→ **DATA SUPPLIED**:
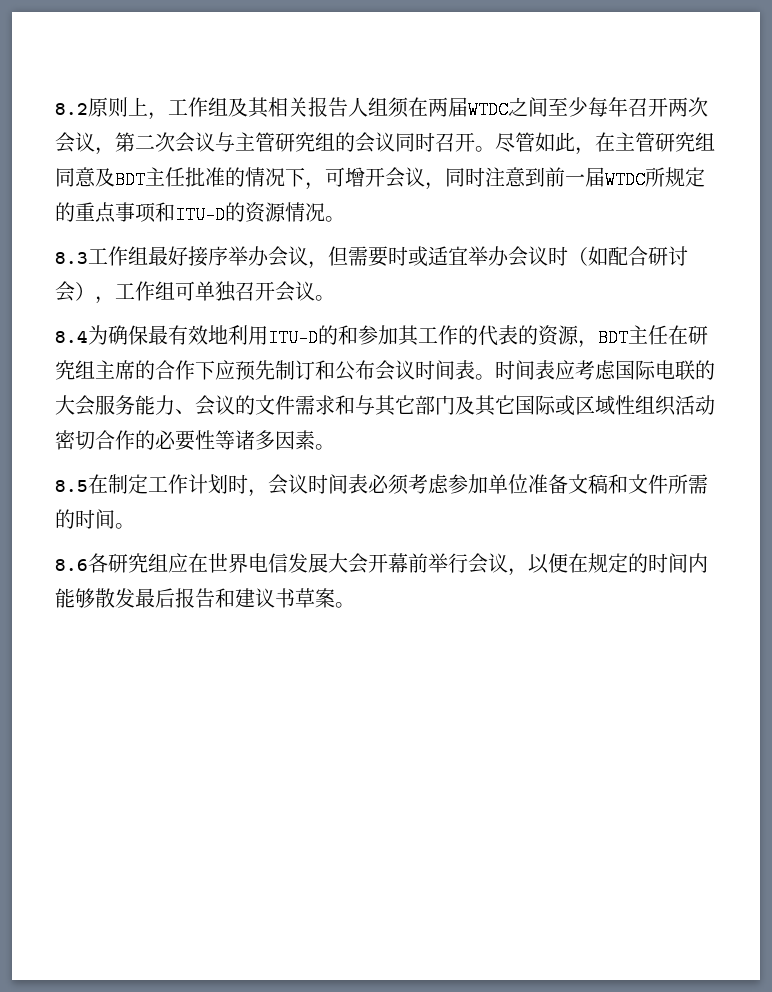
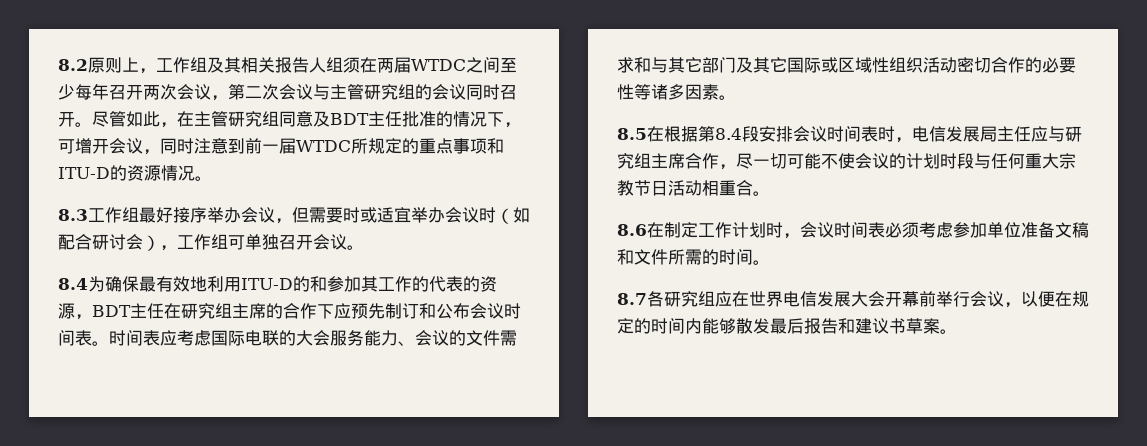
(108, 484) none -> [664,126,1082,143] [617,153,1076,170] [617,180,770,196] [617,222,664,238] 根据第8.4段安排会议时间表时，电信发展局主任应与研究组主席合作，尽一切可能不使会议的计划时段与任何重大宗教节日活动相重合。 // 8.6在
[55,559,88,571] 8.6 -> [617,293,647,305] 8.7

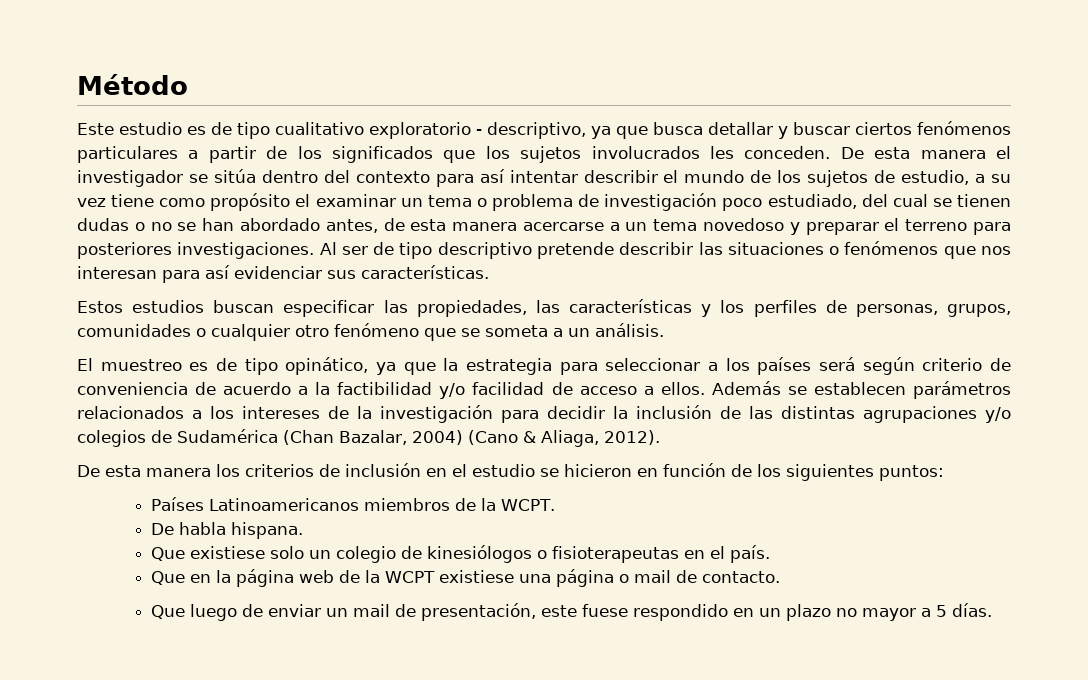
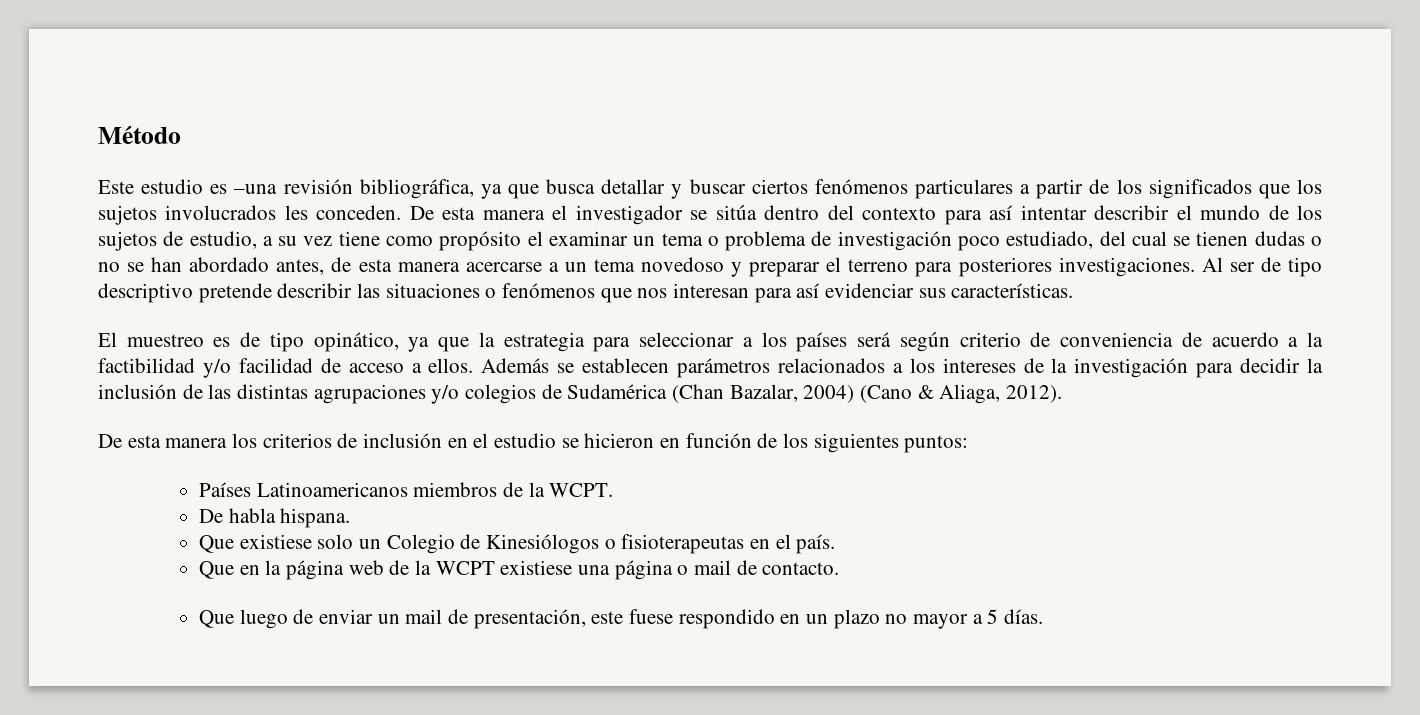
[211,122,586,139] de tipo cualitativo exploratorio - descriptivo, -> [234,179,474,199] –una revisión bibliográfica,
[77,299,1012,317] [77,323,664,341] // Estos estudios buscan especificar las propiedades, las características y los perfiles de personas, grupos, comunidades o cualquier otro fenómeno que se someta a un análisis. -> (1074, 290) none
[335,545,532,563] colegio de kinesiólogos -> [386,534,599,554] Colegio de Kinesiólogos

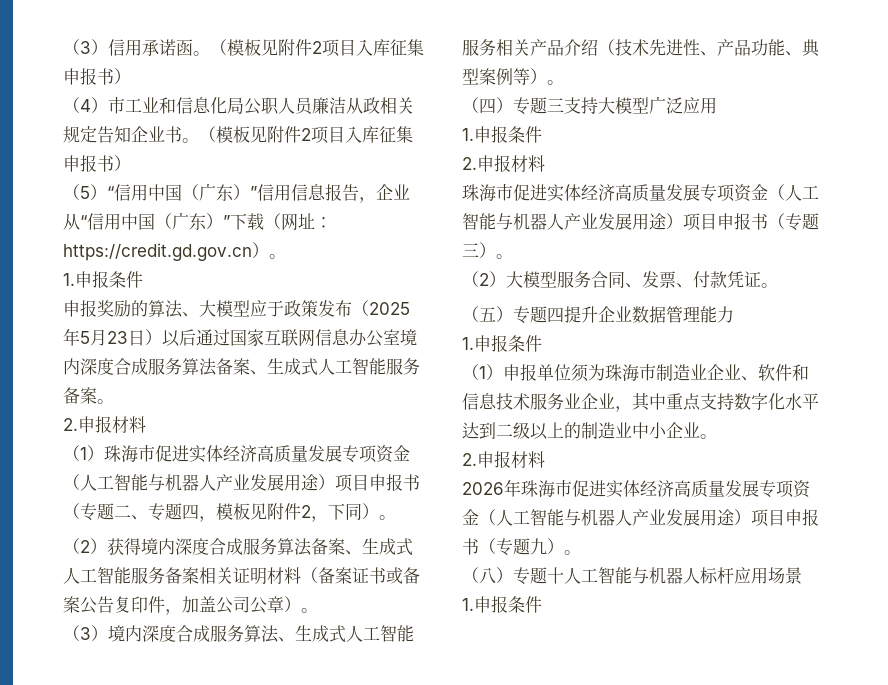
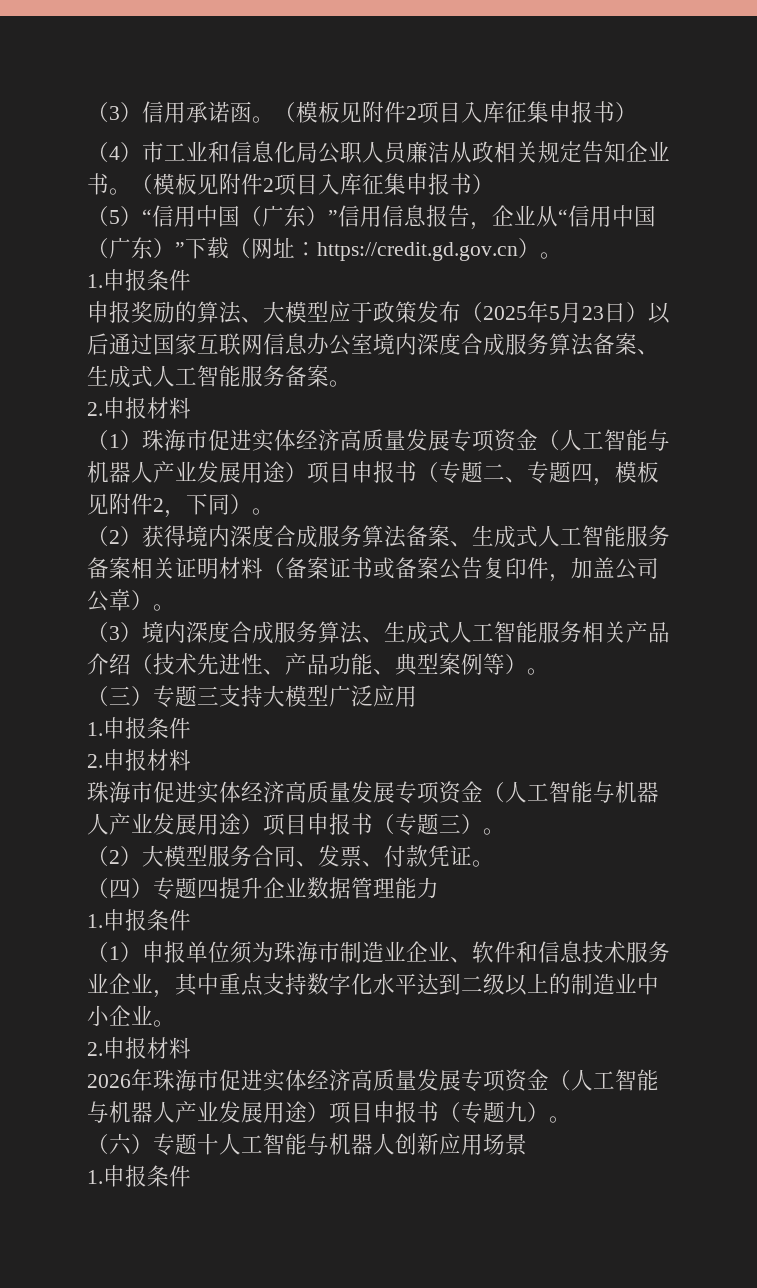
[479,98,496,114] 四 -> [109,686,131,705] 三
[479,307,496,322] 五 -> [109,879,131,898] 四
[479,567,496,584] 八 -> [109,1133,131,1155] 六
[700,567,734,584] 标杆 -> [395,1133,439,1155] 创新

→ **WHAT TO DO**:
Filter the entries and keep only the lines holding "none".

→ **EXERCISE ANSWER**:
(108, 484) none -> [664,126,1082,143] [617,153,1076,170] [617,180,770,196] [617,222,664,238] 根据第8.4段安排会议时间表时，电信发展局主任应与研究组主席合作，尽一切可能不使会议的计划时段与任何重大宗教节日活动相重合。 // 8.6在
[77,299,1012,317] [77,323,664,341] // Estos estudios buscan especificar las propiedades, las características y los perfiles de personas, grupos, comunidades o cualquier otro fenómeno que se someta a un análisis. -> (1074, 290) none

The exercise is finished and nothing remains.